**Your instructions**.
Quote exactly and only this range of lines in the data below: the line that holds "with over 6,000-vote margin" to the line that holds "Data accuracy is", both included.
>>>
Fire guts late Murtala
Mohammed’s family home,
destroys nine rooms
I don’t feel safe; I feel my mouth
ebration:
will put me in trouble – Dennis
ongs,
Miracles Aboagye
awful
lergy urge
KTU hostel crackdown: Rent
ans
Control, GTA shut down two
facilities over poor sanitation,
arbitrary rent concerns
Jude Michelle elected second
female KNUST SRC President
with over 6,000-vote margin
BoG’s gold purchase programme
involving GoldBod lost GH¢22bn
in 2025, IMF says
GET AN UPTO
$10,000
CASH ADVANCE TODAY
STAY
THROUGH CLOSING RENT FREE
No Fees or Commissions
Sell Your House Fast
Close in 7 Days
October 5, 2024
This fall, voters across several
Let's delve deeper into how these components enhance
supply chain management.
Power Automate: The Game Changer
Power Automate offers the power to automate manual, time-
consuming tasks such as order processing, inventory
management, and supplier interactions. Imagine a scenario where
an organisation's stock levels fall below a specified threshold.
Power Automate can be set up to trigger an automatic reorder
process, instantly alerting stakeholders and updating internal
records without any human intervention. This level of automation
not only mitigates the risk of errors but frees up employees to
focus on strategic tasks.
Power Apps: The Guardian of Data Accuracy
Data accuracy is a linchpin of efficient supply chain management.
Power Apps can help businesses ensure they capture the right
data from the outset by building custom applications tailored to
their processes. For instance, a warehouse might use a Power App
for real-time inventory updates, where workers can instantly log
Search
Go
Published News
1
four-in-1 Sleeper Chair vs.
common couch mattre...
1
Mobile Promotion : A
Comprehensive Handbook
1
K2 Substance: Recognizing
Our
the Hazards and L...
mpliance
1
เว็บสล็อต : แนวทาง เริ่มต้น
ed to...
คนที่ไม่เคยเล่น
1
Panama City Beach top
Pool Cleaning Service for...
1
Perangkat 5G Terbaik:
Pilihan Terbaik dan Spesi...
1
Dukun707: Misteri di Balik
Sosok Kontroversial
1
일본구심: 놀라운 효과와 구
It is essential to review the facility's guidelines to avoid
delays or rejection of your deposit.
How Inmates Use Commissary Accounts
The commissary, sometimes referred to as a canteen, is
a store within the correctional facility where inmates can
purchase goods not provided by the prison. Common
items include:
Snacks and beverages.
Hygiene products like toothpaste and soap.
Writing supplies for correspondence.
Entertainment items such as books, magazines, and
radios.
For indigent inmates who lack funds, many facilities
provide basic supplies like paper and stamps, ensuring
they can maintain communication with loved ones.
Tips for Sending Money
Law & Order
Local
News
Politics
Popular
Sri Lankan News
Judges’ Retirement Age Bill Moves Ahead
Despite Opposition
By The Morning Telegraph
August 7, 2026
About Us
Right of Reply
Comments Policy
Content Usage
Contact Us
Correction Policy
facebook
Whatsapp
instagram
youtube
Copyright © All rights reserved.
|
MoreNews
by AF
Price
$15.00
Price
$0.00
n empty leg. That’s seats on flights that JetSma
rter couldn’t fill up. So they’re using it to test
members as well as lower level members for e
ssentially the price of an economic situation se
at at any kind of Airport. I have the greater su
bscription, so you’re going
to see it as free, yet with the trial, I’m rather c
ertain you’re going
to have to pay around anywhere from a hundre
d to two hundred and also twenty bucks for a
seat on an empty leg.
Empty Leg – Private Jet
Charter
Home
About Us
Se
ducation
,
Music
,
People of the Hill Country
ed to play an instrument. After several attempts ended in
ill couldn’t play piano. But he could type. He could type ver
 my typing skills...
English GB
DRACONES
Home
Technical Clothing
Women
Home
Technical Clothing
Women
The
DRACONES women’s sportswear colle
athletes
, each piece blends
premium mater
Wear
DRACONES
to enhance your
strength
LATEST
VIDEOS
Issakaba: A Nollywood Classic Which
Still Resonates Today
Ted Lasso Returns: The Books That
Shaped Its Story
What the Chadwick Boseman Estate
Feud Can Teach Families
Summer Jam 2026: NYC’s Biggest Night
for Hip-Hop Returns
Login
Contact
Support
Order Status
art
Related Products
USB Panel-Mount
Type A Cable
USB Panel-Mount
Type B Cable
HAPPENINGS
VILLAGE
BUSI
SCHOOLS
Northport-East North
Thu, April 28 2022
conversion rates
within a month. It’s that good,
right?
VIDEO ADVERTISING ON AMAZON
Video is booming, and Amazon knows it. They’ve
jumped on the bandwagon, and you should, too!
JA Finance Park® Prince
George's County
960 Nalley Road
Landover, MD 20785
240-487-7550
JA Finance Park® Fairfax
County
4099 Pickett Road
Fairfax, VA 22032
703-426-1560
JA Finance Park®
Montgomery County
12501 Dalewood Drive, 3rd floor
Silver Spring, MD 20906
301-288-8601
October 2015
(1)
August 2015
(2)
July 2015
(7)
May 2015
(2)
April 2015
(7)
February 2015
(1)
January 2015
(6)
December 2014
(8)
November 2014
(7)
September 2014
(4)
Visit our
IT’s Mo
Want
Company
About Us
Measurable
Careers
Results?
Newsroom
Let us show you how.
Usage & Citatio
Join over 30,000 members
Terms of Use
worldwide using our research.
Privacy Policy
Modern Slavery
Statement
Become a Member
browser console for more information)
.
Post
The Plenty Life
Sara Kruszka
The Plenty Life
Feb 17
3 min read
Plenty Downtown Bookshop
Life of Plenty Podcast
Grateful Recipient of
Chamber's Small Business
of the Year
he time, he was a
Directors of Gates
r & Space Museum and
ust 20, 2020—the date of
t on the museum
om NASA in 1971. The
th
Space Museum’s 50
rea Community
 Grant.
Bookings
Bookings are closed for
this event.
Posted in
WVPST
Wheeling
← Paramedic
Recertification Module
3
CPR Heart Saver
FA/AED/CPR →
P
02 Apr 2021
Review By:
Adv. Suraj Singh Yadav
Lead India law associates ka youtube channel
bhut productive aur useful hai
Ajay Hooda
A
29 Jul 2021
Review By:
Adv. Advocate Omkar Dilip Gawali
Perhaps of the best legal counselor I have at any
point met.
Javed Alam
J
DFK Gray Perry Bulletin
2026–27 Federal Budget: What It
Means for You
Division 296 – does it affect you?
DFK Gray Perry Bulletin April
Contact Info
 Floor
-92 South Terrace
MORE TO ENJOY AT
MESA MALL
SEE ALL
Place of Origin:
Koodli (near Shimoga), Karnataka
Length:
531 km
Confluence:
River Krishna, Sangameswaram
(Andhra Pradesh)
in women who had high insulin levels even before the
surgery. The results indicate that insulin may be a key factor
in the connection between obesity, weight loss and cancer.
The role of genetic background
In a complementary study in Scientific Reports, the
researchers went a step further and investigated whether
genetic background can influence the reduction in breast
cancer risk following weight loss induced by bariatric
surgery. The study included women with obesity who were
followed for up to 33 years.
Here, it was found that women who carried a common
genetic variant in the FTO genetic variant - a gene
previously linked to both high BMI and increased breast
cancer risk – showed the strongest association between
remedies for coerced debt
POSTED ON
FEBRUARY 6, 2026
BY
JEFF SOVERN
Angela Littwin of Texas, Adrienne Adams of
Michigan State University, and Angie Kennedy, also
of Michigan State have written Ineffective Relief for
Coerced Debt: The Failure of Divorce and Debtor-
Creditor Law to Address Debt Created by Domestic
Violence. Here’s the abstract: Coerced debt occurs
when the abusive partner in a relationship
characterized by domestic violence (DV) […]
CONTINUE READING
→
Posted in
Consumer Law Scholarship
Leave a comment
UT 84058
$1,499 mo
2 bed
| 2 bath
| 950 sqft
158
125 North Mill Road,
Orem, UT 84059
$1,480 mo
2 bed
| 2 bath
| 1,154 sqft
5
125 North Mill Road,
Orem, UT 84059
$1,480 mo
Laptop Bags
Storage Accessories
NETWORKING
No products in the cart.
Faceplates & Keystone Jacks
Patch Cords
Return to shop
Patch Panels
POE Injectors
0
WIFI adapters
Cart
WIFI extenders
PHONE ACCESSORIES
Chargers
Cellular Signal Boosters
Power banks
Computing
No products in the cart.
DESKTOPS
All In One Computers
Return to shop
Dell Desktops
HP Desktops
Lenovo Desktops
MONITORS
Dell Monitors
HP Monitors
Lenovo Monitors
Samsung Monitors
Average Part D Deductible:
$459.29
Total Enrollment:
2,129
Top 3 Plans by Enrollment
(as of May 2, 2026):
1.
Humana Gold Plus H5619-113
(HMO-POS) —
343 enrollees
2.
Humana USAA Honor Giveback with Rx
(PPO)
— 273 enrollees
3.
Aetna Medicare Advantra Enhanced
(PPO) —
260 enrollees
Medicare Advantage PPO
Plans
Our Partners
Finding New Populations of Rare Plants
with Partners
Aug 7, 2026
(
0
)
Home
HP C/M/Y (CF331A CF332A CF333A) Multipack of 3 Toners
<<<
**Result of this exercise**.
with over 6,000-vote margin
BoG’s gold purchase programme
involving GoldBod lost GH¢22bn
in 2025, IMF says
GET AN UPTO
$10,000
CASH ADVANCE TODAY
STAY
THROUGH CLOSING RENT FREE
No Fees or Commissions
Sell Your House Fast
Close in 7 Days
October 5, 2024
This fall, voters across several
Let's delve deeper into how these components enhance
supply chain management.
Power Automate: The Game Changer
Power Automate offers the power to automate manual, time-
consuming tasks such as order processing, inventory
management, and supplier interactions. Imagine a scenario where
an organisation's stock levels fall below a specified threshold.
Power Automate can be set up to trigger an automatic reorder
process, instantly alerting stakeholders and updating internal
records without any human intervention. This level of automation
not only mitigates the risk of errors but frees up employees to
focus on strategic tasks.
Power Apps: The Guardian of Data Accuracy
Data accuracy is a linchpin of efficient supply chain management.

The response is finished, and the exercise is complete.